__Exercise__
Take the data that follows and retype it word for word.

__Stored items__
⟨

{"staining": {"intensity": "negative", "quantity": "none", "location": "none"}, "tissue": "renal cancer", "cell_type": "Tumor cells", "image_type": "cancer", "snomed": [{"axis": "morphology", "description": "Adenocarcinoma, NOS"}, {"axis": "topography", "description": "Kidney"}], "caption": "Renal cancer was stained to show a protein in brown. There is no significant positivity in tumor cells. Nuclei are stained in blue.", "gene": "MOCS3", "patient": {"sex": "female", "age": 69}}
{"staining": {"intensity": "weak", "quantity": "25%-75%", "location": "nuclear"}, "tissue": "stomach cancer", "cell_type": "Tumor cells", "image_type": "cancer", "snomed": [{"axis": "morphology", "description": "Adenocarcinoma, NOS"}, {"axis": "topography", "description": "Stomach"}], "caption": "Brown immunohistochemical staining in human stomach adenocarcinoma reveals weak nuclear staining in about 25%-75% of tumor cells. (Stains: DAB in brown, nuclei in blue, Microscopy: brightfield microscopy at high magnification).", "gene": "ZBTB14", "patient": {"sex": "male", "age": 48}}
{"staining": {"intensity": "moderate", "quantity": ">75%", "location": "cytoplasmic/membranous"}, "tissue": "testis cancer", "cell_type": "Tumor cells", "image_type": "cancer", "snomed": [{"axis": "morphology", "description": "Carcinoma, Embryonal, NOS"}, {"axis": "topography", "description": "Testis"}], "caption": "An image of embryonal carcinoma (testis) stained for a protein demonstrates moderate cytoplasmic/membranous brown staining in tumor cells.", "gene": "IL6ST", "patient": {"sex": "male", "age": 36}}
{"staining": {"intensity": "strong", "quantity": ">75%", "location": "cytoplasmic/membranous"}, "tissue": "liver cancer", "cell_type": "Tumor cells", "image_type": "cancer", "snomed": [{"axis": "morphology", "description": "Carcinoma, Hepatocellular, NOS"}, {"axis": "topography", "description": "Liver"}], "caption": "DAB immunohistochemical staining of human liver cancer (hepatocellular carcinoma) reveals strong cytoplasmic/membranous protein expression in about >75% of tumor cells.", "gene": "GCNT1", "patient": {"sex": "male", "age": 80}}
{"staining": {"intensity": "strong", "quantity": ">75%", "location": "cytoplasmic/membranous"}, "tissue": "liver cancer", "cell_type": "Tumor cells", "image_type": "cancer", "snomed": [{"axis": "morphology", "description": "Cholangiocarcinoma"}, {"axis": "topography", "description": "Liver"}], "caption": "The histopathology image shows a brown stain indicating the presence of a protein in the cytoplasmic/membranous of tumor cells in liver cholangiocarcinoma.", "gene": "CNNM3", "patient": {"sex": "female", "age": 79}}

⟩

__Your solution__
{"staining": {"intensity": "negative", "quantity": "none", "location": "none"}, "tissue": "renal cancer", "cell_type": "Tumor cells", "image_type": "cancer", "snomed": [{"axis": "morphology", "description": "Adenocarcinoma, NOS"}, {"axis": "topography", "description": "Kidney"}], "caption": "Renal cancer was stained to show a protein in brown. There is no significant positivity in tumor cells. Nuclei are stained in blue.", "gene": "MOCS3", "patient": {"sex": "female", "age": 69}}
{"staining": {"intensity": "weak", "quantity": "25%-75%", "location": "nuclear"}, "tissue": "stomach cancer", "cell_type": "Tumor cells", "image_type": "cancer", "snomed": [{"axis": "morphology", "description": "Adenocarcinoma, NOS"}, {"axis": "topography", "description": "Stomach"}], "caption": "Brown immunohistochemical staining in human stomach adenocarcinoma reveals weak nuclear staining in about 25%-75% of tumor cells. (Stains: DAB in brown, nuclei in blue, Microscopy: brightfield microscopy at high magnification).", "gene": "ZBTB14", "patient": {"sex": "male", "age": 48}}
{"staining": {"intensity": "moderate", "quantity": ">75%", "location": "cytoplasmic/membranous"}, "tissue": "testis cancer", "cell_type": "Tumor cells", "image_type": "cancer", "snomed": [{"axis": "morphology", "description": "Carcinoma, Embryonal, NOS"}, {"axis": "topography", "description": "Testis"}], "caption": "An image of embryonal carcinoma (testis) stained for a protein demonstrates moderate cytoplasmic/membranous brown staining in tumor cells.", "gene": "IL6ST", "patient": {"sex": "male", "age": 36}}
{"staining": {"intensity": "strong", "quantity": ">75%", "location": "cytoplasmic/membranous"}, "tissue": "liver cancer", "cell_type": "Tumor cells", "image_type": "cancer", "snomed": [{"axis": "morphology", "description": "Carcinoma, Hepatocellular, NOS"}, {"axis": "topography", "description": "Liver"}], "caption": "DAB immunohistochemical staining of human liver cancer (hepatocellular carcinoma) reveals strong cytoplasmic/membranous protein expression in about >75% of tumor cells.", "gene": "GCNT1", "patient": {"sex": "male", "age": 80}}
{"staining": {"intensity": "strong", "quantity": ">75%", "location": "cytoplasmic/membranous"}, "tissue": "liver cancer", "cell_type": "Tumor cells", "image_type": "cancer", "snomed": [{"axis": "morphology", "description": "Cholangiocarcinoma"}, {"axis": "topography", "description": "Liver"}], "caption": "The histopathology image shows a brown stain indicating the presence of a protein in the cytoplasmic/membranous of tumor cells in liver cholangiocarcinoma.", "gene": "CNNM3", "patient": {"sex": "female", "age": 79}}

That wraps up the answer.